Todos empezaron a correr y en poco tiempo despejaron la cancha. En definitiva, con todo el cuidado que podía tener, Leviatán aterrizó en medio de la cancha. A su alrededor, los anarquistas y los jóvenes demoniacos miraban, expectantes a cualquier movimiento.

El monstruo abrió la boca y su aliento a agua de río llegó a las narices de todos. Lilit y Alan salieron de sus fauces. Su otra mitad fue el primero en llegar y, en frente de todos, se unieron. De inmediato se sintió más completo, aunque ese tercio perdido jamás podría rellenarlo.

Leviatán emprendió vuelo otra vez y se alejó por el cielo nocturno.

—Va a volver—. Lilit le puso una mano en el hombro, y él le creyó. Confiaba en ella porque sabía que Andras también lo había hecho.

En la cancha quedaron marcadas en el suelo las profundas huellas de Leviatán. Después de todo, a los anarquistas ya se les habían ido las ganas de jugar lacrosse. Algunos fueron a ducharse, otros directo a las camas.

Alan disfrutó de una ducha caliente y le dieron nuevas vestimentas y abrigos. Todo era de color negro, y eso le gustaba. Después, fue a su habitación. La tenía que compartir con Ciro, pero eso no le molestaba.

Se trataba de un palco cerrado y climatizado que tenía una serie de nítidas ventanas que daban a la cancha. Habían unido unos bancos para formar dos camas y le pusieron colchones arriba. El joven no pensó que iba a dormir tan bien otra vez.

Se despertó con el cuerpo reconfortado, de verdad. La cama le había venido como una tarde con el masajista. La luz de una tarde de otoño entraba por los vidrios del palco. Ciro ya no estaba y, en cambio, había dos globos atados a un apoyabrazos de un asiento que hacía de estructura para la cama.

Uno era azul y el otro era verde. El primero tenía un número uno escrito y el otro un número dos. Alan podía ver el humo de cigarrillo a través del globo. Alguien le había dejado unos recuerdos.

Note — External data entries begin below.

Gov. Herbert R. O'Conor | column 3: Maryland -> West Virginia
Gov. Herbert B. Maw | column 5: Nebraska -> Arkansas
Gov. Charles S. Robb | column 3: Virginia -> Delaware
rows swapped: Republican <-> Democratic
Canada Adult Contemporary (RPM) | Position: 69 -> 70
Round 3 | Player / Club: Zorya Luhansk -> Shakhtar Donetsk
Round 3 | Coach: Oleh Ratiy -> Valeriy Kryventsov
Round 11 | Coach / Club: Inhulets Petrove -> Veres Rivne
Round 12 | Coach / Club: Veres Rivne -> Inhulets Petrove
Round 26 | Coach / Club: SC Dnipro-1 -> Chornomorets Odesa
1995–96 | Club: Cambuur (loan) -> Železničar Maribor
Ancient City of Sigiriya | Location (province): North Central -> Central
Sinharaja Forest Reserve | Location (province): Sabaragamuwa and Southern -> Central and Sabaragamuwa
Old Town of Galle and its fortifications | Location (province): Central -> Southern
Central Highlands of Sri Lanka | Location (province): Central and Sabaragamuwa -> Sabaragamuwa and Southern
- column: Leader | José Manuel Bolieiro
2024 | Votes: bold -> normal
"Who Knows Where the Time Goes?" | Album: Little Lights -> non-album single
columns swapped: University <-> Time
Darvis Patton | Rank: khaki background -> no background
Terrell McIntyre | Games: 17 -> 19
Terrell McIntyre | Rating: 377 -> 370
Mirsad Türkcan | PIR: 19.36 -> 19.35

Sacó una garra y pinchó el primero. El humo se esparció con rapidez y el joven se vio sumido en un viejo recuerdo.

Andras estaba montado sobre un gran lobo gris. Un antifaz de cuervo le cubría el rostro y su largo cabello bajaba por su espalda. Detrás de él, sus treinta legiones del infierno estaban listas para pelear.

Estaban formados a lo largo de una calle, era de noche y las luces naranja caían sobre sus cabezas.

Delante de ellos, la avenida 9 de Julio se abría. Hacía pocos meses la anarquía había liberado Buenos Aires y en ese instante todo estaba muy tranquilo. De hecho, era tan así que parecía que la ciudad estaba estática.

Sobre la misma calle, del otro lado de la avenida, los templarios tenían a su ejército formado.

—¡¿Listos?!

—¡Sí! —exclamó el ejército demoniaco.

Andras elevó su espada, la hizo girar en el aire y la bajó con violencia. El hierro infernal se raspó contra el asfalto y provocó un chispazo. Los demonios captaron la señal y se lanzaron al ataque.

Del otro lado, los templarios también empezaron a marchar y, en pocos segundos, todo se convirtió en una salvaje lucha.

El repiqueteo del metal contra el metal era música para los oídos de Andras.

—¡Vamos, Sin! —le dijo a su lobo.

Éste empezó a correr y con su larga y puntiaguda espada negra Andras lanzaba sablazos a diestra y siniestra. Aún sobre su montura decapitó a decenas de templarios.

De súbito, el ronroneo de unos motores se hizo oír sobre el ruido de la batalla. La avenida se había colmado de coches sin que se dieran cuenta. Continuaron sin que les importara inclusive ser atropellados.

Entre tantos bocinazos y maniobras para no lastimar a nadie varios autos acabaron por impactar contra otros. El enfrentamiento se daba entre un numeroso choque múltiple y los demonios llevaban las de ganar.

Andras percibía el olor a sangre y herrumbre; a neumáticos calientes y el humo de los motores. Antes de que pudiera darse cuenta, la pelea había terminado.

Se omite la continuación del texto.